Members of the Prosopis genus are native to America, Africa and Asia, and have long been used in traditional medicine. The Prosopis species most commonly used for medicinal purposes are P. africana, P. alba, P. cineraria, P. farcta, P. glandulosa, P. juliflora, P. nigra, P. ruscifolia and P. spicigera, which are highly effective in asthma, birth/postpartum pains, callouses, conjunctivitis, diabetes, diarrhea, expectorant, fever, flu, lactation, liver infection, malaria, otitis, pains, pediculosis, rheumatism, scabies, skin inflammations, spasm, stomach ache, bladder and pancreas stone removal. Flour, syrup, and beverages from Prosopis pods have also been potentially used for foods and food supplement formulation in many regions of the world. In addition, various in vitro and in vivo studies have revealed interesting antiplasmodial, antipyretic, anti-inflammatory, antimicrobial, anticancer, antidiabetic and wound healing effects.

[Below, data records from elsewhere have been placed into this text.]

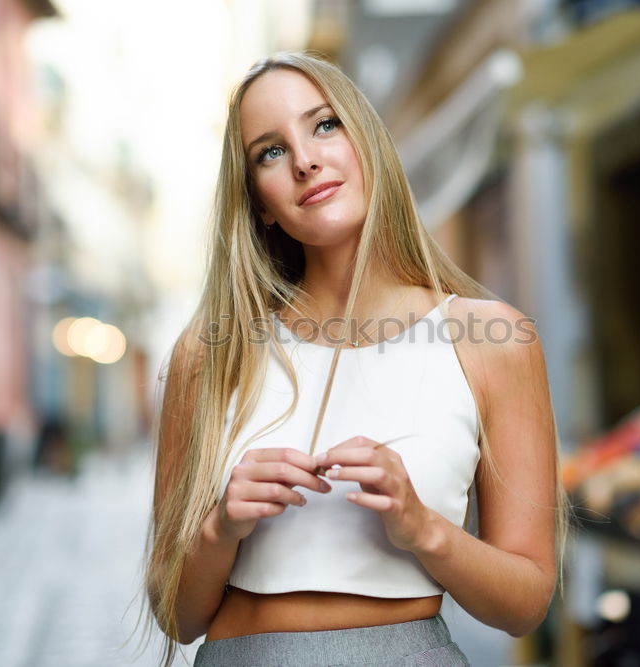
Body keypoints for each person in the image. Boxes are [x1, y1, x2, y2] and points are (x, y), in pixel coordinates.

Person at [142, 51, 566, 667]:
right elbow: (174, 616)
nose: (306, 160)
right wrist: (220, 527)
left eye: (324, 124)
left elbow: (525, 604)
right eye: (270, 151)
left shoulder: (493, 338)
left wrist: (423, 528)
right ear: (259, 201)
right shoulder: (212, 349)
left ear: (367, 141)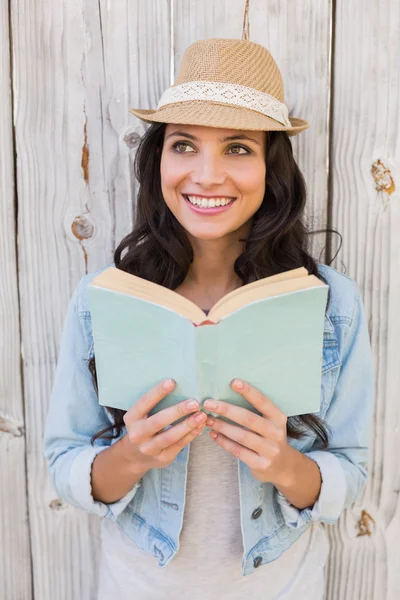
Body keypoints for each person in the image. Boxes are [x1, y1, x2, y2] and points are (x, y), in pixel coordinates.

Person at [43, 38, 374, 600]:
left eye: (238, 148)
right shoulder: (102, 297)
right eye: (185, 145)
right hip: (135, 584)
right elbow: (65, 460)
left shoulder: (331, 303)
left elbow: (351, 471)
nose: (207, 174)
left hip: (282, 586)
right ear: (159, 159)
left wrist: (284, 464)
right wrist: (130, 455)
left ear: (271, 167)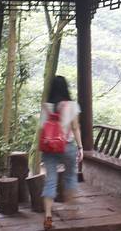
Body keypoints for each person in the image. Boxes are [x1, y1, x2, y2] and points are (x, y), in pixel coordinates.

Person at [40, 75, 83, 230]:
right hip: (67, 146)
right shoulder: (72, 105)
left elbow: (42, 128)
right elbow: (75, 128)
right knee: (70, 175)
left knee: (50, 180)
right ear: (65, 88)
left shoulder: (46, 106)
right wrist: (80, 147)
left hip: (49, 147)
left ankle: (48, 218)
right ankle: (71, 209)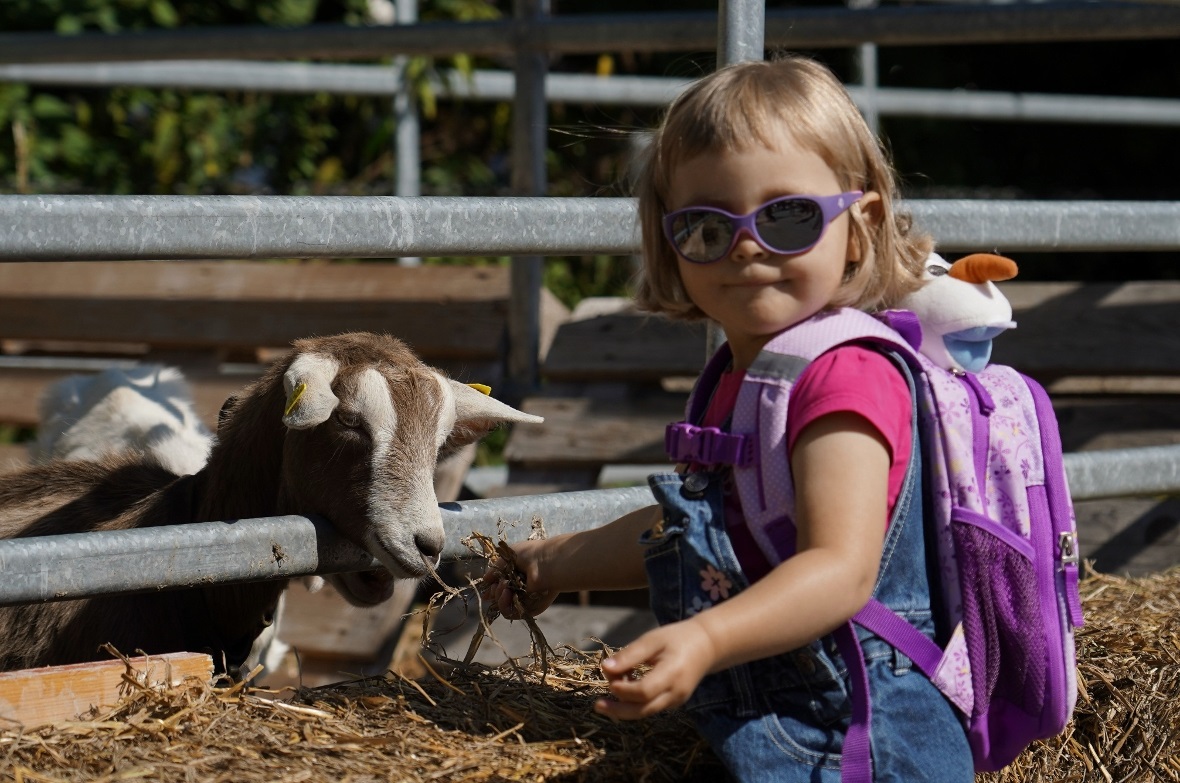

The phytochemical composition of Prosopis plants, namely their content of C-glycosyl flavones (such as schaftoside, isoschaftoside, vicenin II, vitexin and isovitexin) has been increasingly correlated with the observed biological effects. Thus, given the literature reports, Prosopis plants have positive impact on the human diet and general health. In this sense, the present review provides an in-depth overview of the literature data regarding Prosopis plants' chemical composition, pharmacological and food applications, covering from pre-clinical data to upcoming clinical studies.